§ WORK TO COMPLETE: The response should be the complete listing below, unchanged.

----

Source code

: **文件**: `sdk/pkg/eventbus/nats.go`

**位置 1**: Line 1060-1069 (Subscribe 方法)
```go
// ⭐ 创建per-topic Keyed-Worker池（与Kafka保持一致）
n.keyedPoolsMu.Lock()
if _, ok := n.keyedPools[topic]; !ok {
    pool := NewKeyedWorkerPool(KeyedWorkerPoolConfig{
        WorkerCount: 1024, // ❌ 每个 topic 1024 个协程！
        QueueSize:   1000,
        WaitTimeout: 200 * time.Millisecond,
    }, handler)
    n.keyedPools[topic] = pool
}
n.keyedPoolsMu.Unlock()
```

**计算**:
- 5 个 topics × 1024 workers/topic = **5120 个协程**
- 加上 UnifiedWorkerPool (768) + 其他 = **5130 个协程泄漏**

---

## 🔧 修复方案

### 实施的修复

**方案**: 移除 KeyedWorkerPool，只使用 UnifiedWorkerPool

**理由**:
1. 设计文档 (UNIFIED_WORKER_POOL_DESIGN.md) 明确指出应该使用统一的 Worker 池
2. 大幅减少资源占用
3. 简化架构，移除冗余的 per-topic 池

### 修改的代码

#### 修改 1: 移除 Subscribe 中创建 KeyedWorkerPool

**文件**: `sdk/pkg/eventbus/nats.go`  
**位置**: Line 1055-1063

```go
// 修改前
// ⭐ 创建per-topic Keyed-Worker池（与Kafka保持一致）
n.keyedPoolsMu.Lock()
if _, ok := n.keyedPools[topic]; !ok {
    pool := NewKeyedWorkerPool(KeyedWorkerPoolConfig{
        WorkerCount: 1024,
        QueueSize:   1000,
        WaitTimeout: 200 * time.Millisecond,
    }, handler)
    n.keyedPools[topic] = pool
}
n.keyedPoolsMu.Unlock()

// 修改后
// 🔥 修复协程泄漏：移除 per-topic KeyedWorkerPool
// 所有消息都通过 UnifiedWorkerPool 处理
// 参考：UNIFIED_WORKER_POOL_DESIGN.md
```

----

§ SOLVED PROBLEM:
Source code

: **文件**: `sdk/pkg/eventbus/nats.go`

**位置 1**: Line 1060-1069 (Subscribe 方法)
```go
// ⭐ 创建per-topic Keyed-Worker池（与Kafka保持一致）
n.keyedPoolsMu.Lock()
if _, ok := n.keyedPools[topic]; !ok {
    pool := NewKeyedWorkerPool(KeyedWorkerPoolConfig{
        WorkerCount: 1024, // ❌ 每个 topic 1024 个协程！
        QueueSize:   1000,
        WaitTimeout: 200 * time.Millisecond,
    }, handler)
    n.keyedPools[topic] = pool
}
n.keyedPoolsMu.Unlock()
```

**计算**:
- 5 个 topics × 1024 workers/topic = **5120 个协程**
- 加上 UnifiedWorkerPool (768) + 其他 = **5130 个协程泄漏**

---

## 🔧 修复方案

### 实施的修复

**方案**: 移除 KeyedWorkerPool，只使用 UnifiedWorkerPool

**理由**:
1. 设计文档 (UNIFIED_WORKER_POOL_DESIGN.md) 明确指出应该使用统一的 Worker 池
2. 大幅减少资源占用
3. 简化架构，移除冗余的 per-topic 池

### 修改的代码

#### 修改 1: 移除 Subscribe 中创建 KeyedWorkerPool

**文件**: `sdk/pkg/eventbus/nats.go`  
**位置**: Line 1055-1063

```go
// 修改前
// ⭐ 创建per-topic Keyed-Worker池（与Kafka保持一致）
n.keyedPoolsMu.Lock()
if _, ok := n.keyedPools[topic]; !ok {
    pool := NewKeyedWorkerPool(KeyedWorkerPoolConfig{
        WorkerCount: 1024,
        QueueSize:   1000,
        WaitTimeout: 200 * time.Millisecond,
    }, handler)
    n.keyedPools[topic] = pool
}
n.keyedPoolsMu.Unlock()

// 修改后
// 🔥 修复协程泄漏：移除 per-topic KeyedWorkerPool
// 所有消息都通过 UnifiedWorkerPool 处理
// 参考：UNIFIED_WORKER_POOL_DESIGN.md
```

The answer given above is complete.